(INPUT begins)

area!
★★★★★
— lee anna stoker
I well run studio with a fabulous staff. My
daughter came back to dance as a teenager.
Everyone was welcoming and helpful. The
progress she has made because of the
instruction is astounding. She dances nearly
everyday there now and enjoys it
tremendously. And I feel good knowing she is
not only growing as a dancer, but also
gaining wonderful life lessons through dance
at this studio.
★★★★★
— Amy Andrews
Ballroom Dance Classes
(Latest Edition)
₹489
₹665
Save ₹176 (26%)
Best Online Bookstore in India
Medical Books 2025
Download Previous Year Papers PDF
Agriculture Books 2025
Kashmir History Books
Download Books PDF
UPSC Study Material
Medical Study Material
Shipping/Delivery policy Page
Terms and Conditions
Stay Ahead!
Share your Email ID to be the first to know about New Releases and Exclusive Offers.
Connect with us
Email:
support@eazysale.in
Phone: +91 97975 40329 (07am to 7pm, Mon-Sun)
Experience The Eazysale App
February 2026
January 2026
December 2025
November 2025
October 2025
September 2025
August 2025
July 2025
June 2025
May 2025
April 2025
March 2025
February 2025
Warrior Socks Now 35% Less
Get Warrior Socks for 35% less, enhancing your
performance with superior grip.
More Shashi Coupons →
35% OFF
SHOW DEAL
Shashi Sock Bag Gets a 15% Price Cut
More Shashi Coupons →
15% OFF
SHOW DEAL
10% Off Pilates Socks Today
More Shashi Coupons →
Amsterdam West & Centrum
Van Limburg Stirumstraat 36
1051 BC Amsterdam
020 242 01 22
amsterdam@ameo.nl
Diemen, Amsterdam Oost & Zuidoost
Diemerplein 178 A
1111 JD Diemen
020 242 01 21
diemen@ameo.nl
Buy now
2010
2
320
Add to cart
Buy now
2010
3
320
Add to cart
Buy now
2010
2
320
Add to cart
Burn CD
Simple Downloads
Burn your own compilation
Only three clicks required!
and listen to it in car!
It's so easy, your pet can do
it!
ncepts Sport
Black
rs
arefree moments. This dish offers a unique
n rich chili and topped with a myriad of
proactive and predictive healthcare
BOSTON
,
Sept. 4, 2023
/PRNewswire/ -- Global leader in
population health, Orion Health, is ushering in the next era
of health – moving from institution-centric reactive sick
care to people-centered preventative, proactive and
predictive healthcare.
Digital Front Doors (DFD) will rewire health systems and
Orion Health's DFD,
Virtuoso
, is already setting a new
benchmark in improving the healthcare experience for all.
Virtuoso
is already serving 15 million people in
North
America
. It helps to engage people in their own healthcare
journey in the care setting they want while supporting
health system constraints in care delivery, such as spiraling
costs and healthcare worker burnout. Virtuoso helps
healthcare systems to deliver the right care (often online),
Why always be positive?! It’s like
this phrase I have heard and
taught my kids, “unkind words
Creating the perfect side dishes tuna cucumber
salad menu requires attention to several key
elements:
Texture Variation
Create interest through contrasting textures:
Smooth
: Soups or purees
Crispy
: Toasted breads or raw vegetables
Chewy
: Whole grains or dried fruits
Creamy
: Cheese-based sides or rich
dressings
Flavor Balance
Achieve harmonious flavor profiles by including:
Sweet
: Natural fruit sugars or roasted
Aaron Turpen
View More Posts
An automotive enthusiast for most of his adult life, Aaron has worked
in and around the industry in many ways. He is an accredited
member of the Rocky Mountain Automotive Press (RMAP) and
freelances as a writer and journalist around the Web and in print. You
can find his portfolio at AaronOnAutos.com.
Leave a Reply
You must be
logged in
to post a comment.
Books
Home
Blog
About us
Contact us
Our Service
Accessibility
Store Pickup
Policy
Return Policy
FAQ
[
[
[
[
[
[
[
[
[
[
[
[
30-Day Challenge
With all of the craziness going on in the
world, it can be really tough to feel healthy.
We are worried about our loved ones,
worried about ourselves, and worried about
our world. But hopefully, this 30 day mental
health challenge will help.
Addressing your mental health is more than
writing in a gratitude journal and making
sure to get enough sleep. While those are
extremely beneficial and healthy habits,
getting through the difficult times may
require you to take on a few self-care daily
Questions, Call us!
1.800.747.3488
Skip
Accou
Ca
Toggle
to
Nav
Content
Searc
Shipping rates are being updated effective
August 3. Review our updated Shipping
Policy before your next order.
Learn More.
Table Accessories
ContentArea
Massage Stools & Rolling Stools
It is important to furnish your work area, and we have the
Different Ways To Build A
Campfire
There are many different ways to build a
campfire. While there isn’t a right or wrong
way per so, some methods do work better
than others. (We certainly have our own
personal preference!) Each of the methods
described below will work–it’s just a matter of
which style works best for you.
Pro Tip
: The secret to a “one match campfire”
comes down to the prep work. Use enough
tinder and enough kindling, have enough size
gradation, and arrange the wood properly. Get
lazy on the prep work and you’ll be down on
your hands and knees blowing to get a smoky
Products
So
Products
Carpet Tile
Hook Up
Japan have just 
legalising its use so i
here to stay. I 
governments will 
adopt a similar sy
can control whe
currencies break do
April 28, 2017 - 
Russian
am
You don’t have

(INPUT ends)

Report every line containing the word "your" from the listing above.

§ ANSWER BOX:
Share your Email ID to be the first to know about New Releases and Exclusive Offers.
Get Warrior Socks for 35% less, enhancing your
Burn your own compilation
It's so easy, your pet can do
Addressing your mental health is more than
Policy before your next order.
It is important to furnish your work area, and we have the
your hands and knees blowing to get a smoky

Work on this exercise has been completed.